In Georgia, testing is already underway as part of the EPA requirements. So far, results reported to the EPA and in earlier testing conducted by the Georgia Environmental Protection Division show at least a dozen water systems in the state may need upgrades to meet the new standards. Those include Clayton County, Augusta, Columbus and several cities in Northwest Georgia, where PFAS chemicals were used for years by flooring manufacturers.

Some cities, like Rome, which had filed lawsuits against some of the largest PFAS manufacturers and secured roughly $279 million in settlements to address contamination in its water, already have plans in place to build advanced water treatment facilities.

Clayton is facing about $450 million in upgrades, about half of which is for PFAS removal. Clayton will defray some costs through federal grants and loans, and by opting into class action settlements with some PFAS makers.

Clayton Water Authority CEO H. Bernard Franks said in a statement that he fully expects the system to meet the new requirements within five years.
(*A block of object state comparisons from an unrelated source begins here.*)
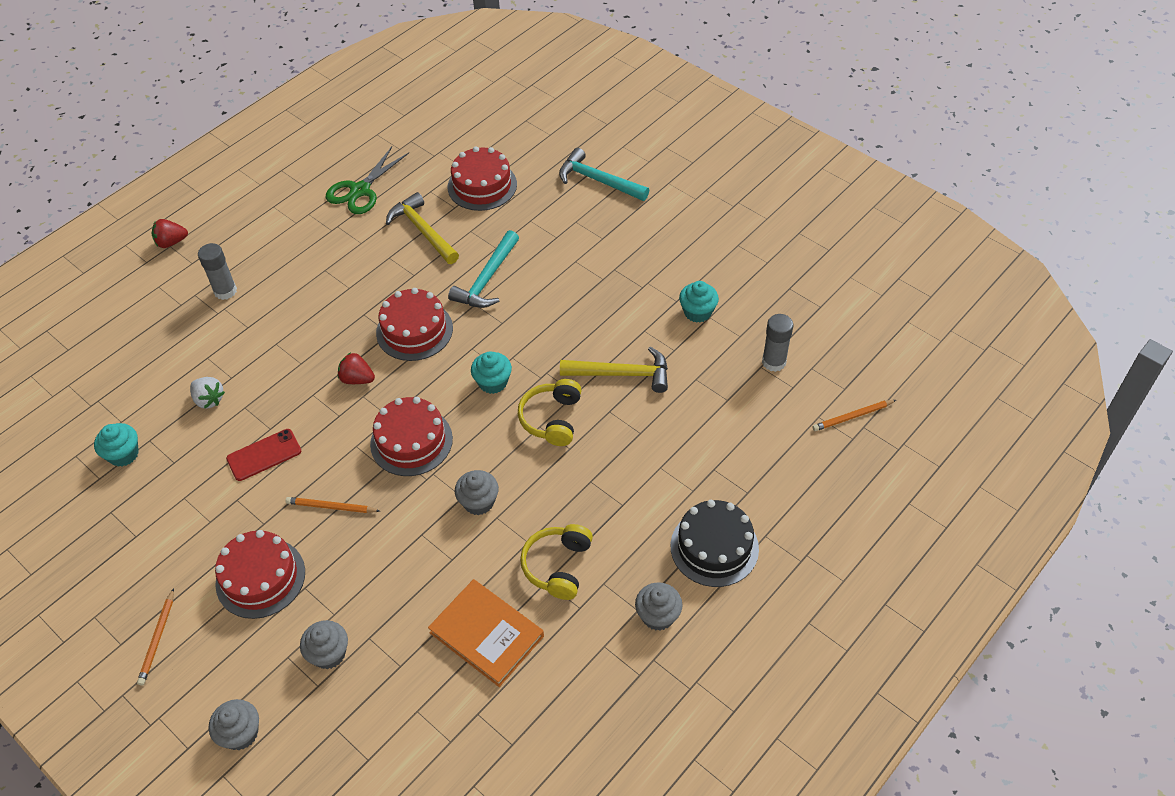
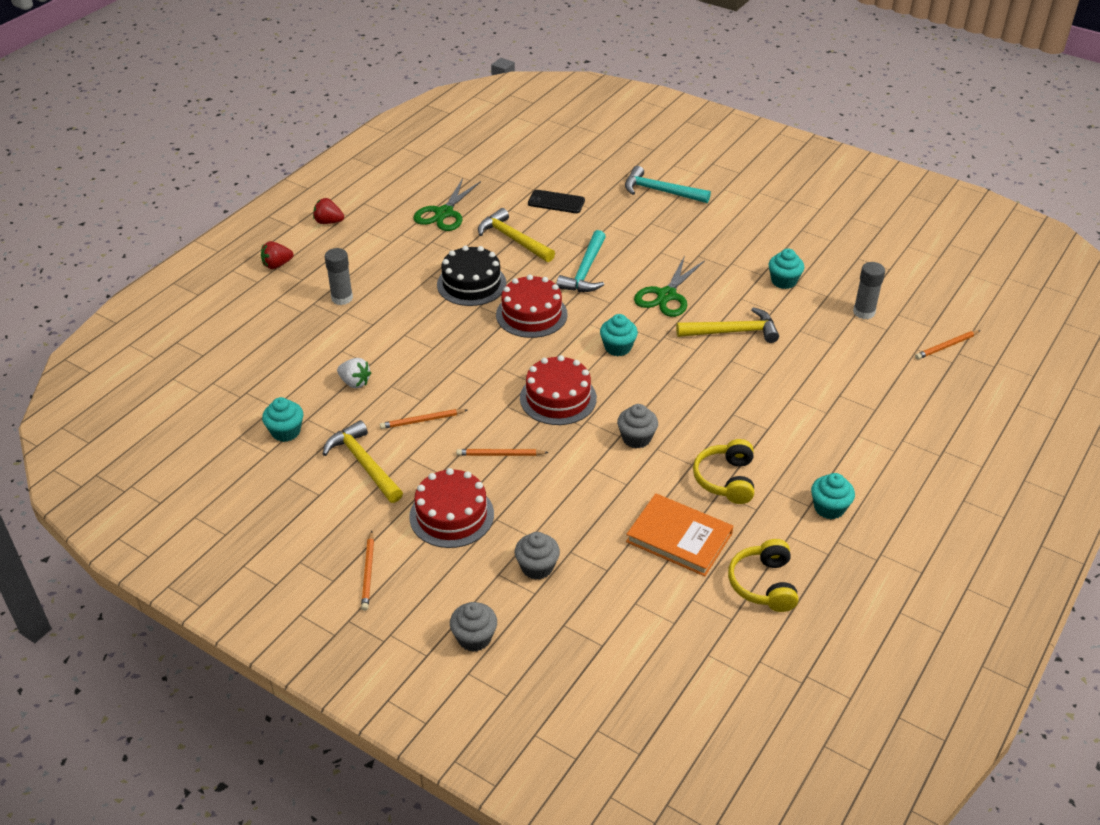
camera: 10 degrees left, 10 degrees down
(190, 503) = (363, 464): none -> yellow hammer
(264, 455) = (422, 420): red phone -> orange pencil
(357, 379) = (491, 355): red strawberry -> red strawberry (328, 222)
(482, 185) = (556, 202): red cake -> black phone
(552, 419) = (681, 370): yellow headphones -> yellow headphones (764, 584)
(564, 319) = (666, 295): none -> green scissors
(658, 615) = (829, 508): grey cupcake -> turquoise cupcake
(714, 547) = (861, 452): black cake -> black cake (471, 284)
“My family and I are lifelong residents of Clayton County,” he said. “Our community’s public health continues to be our number one priority.”

The city of Atlanta did not detect PFAS chemicals during testing done between 2021 and 2023 as part of a state monitoring program. More recent monitoring required by the EPA showed several unregulated contaminants in Atlanta’s drinking water, including PFAS. It’s unclear what the new rule means for the city.

The city’s water department sent a statement after publication of this article saying the city is “fully prepared to make any necessary upgrades” to meet the new criteria.

The new rules were praised by many environmental groups.

Ken Cook, president of the nonprofit Environmental Working Group, said the rules will finally give tens of millions of Americans the protection they should have had decades ago.”

Pam Burnett, executive director of the Georgia Association of Water Professionals, said her organization has not taken a position for or against the EPA rule. She said members were adamant that the cost of compliance should be the responsibility of the industries that produce the contaminants.

“Even though the utilities haven’t generated this hazardous waste, they’re having to deal with it,” Burnett said. “Please don’t put the cost on the back of the water systems and the public when the waste has been generated by these companies that knew what they were doing and benefitted from it.”

Burnett said water systems have options that work well for removing the chemicals, but upgrades are expensive and many systems don’t know what to do with the PFAS waste once it has been removed because it can’t be disposed of in the normal ways.

In an emailed statement, a spokesperson for EPD said that agency would be responsible under federal law for implementing the new standards. EPD pointed to an interactive map with test results on its website.

The American Chemistry Council, which represents some companies that manufacture and use PFAS, criticized the EPA’s “overly conservative approach.”

“We strongly support the establishment of a science-based drinking water standard, but this rushed, unscientific approach is unacceptable when it comes to an issue as important as access to safe drinking water,” the group said.

New drinking water standards for PFAS

Here are the new limits the EPA announced Wednesday for certain “forever chemicals” in drinking water.

  • PFOS and PFOA: Concentrations limited to 4.0 parts per trillion. That’s around the lowest level that testing can detect.
  • PFNA, PFHxS, and “GenX Chemicals”: Concentrations limited to 10 parts per trillion.
  • The new rules also set limits on concentrations of any combination of PFNA, PFHxS, PFBS, and “GenX Chemicals” in drinking water.